Dann kamen die Schmerzen und eine Schulter-Operation. Nach neunzehn Jahren konnte sie die zur Berufung gewordene Tätigkeit nicht mehr ausführen. Viel Wissen hat die als europäische Hitchingpäpstin Bezeichnete zusammengetragen. Dass es erstaunlicherweise nicht die Pferdevölker waren, die mit Pferdehaar gearbeitet haben. Dass trotz der indianisch anmutenden Muster die Indianervölker das Hitchen nicht kennen. Sie denkt, dass das Hitchen mit afroamerikanischen Sklaven nach Amerika gekommen sein muss. Jetzt erfüllt sie nur einzelne Spezialaufträge und gibt Hitching-Kurse. Sie sattelte um. Machte Ausbildungen als Heilpraktikerin, coacht Andere bei Berufswechseln und wird demnächst ihr Psychologiestudium abschließen. Das Hitchen ist nun Hobby.

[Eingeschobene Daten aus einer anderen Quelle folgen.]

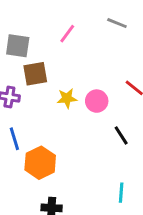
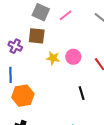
gray square: (18, 46) -> (41, 12), moved
pink circle: (97, 101) -> (73, 57), moved

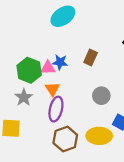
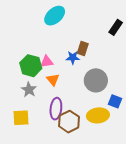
blue star: (60, 62) -> (73, 58), moved
gray circle: (101, 96) -> (96, 80), size x1.5
purple ellipse: (56, 109) -> (56, 109), moved

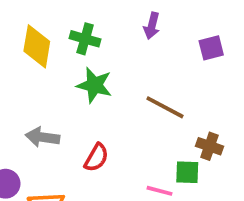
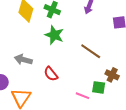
red semicircle: (96, 158) -> (51, 74), turned 105

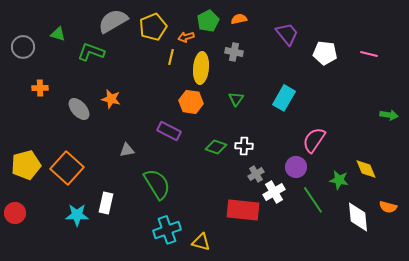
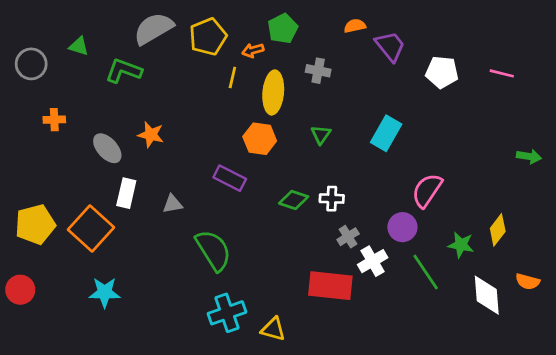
orange semicircle: (239, 19) -> (355, 26), moved
yellow diamond: (366, 169) -> (498, 230), turned 60
white rectangle: (106, 203) -> (126, 193), moved

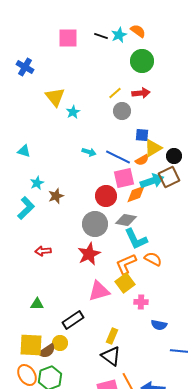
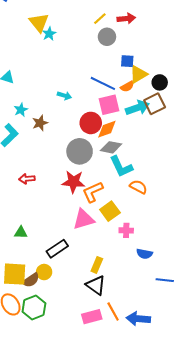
cyan star: (73, 112) -> (49, 34), moved
cyan arrow: (89, 152) -> (64, 96), moved
orange diamond: (136, 194) -> (107, 129), moved
red star: (89, 254) -> (73, 182), turned 30
orange L-shape: (126, 264) -> (93, 192), moved

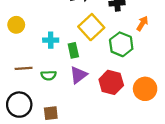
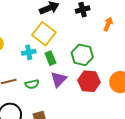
yellow square: (91, 27) -> (44, 34), moved
green hexagon: (121, 44) -> (82, 55), moved

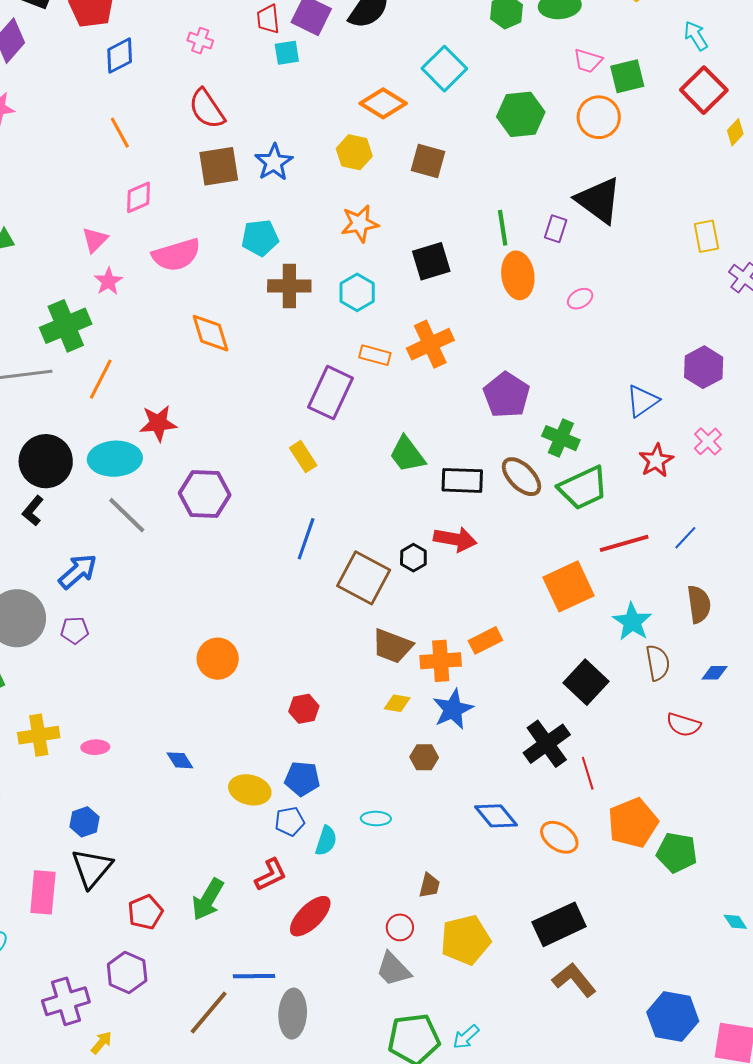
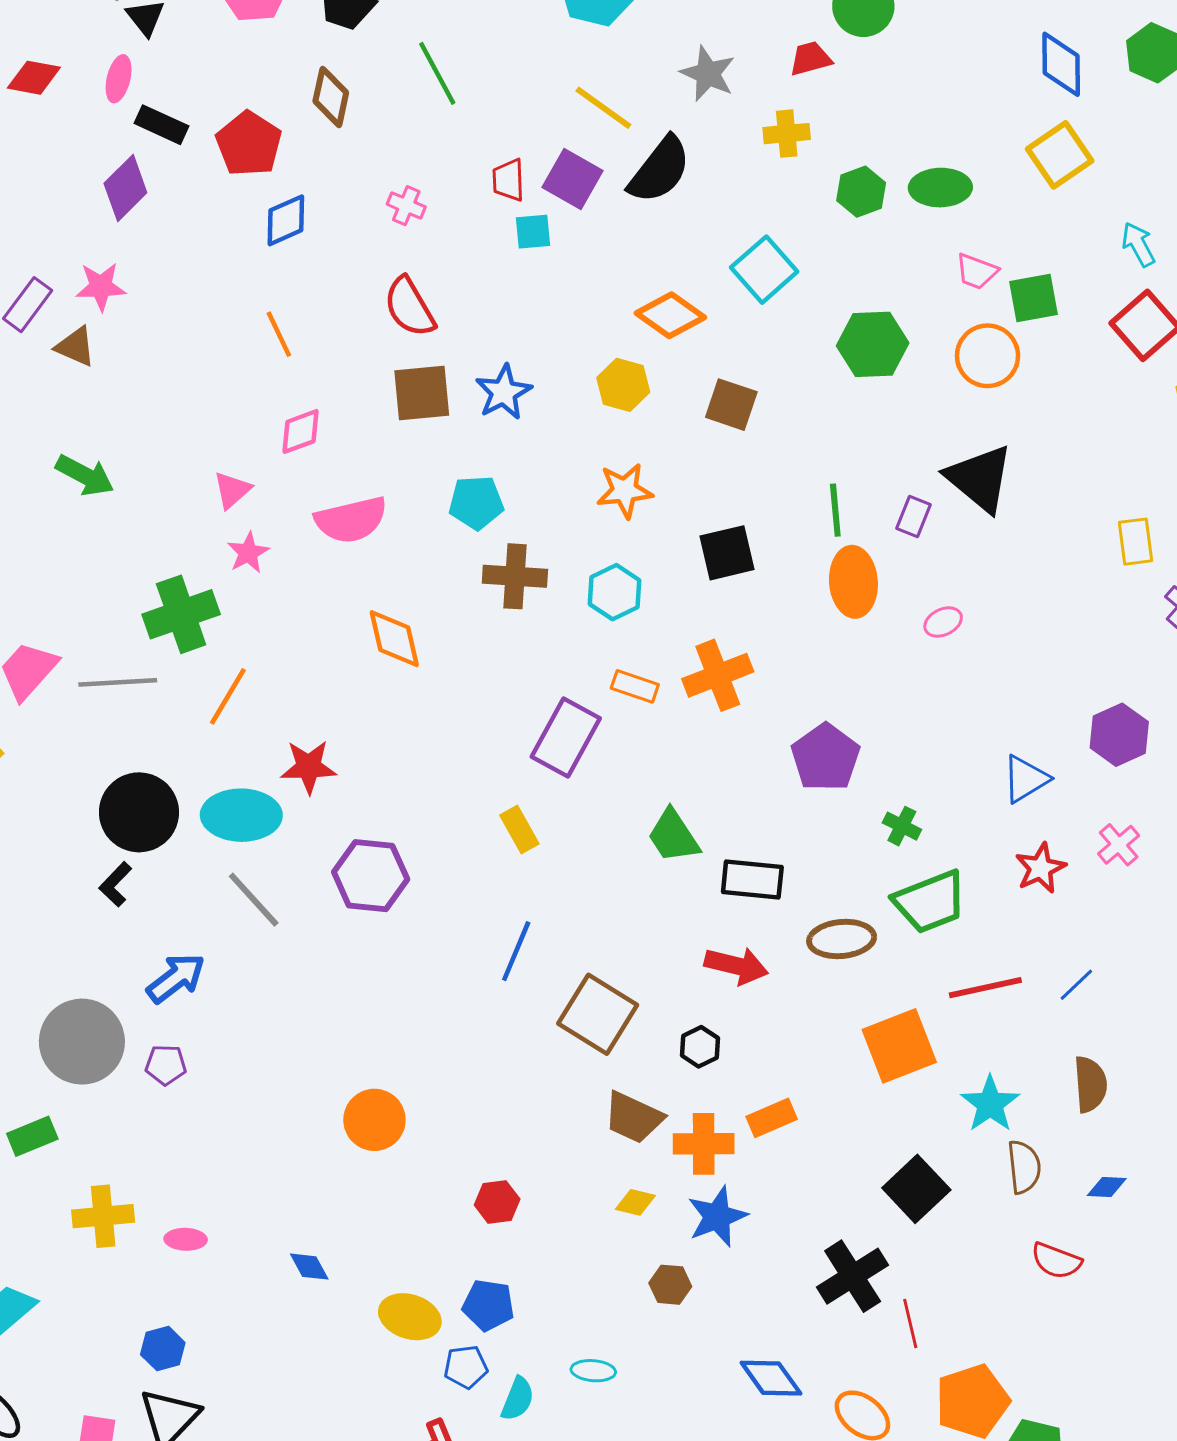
green cross: (561, 438) -> (902, 826), size x0.7
brown ellipse: (521, 477) -> (842, 939), moved, turned -54
black hexagon: (413, 558) -> (700, 1047), moved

Für die Zukunft träumt sie von Ausstellungen internationaler Hitching-Arbeiten, einem Bildband und weiterer Forschungsarbeit. Maria Sabine Schmidt freut sich über die nun 1.000 bis 1.500 Hitcher in Europa, die für mehr Mustervielfalt sorgen als es sie in Amerika je gegeben hat.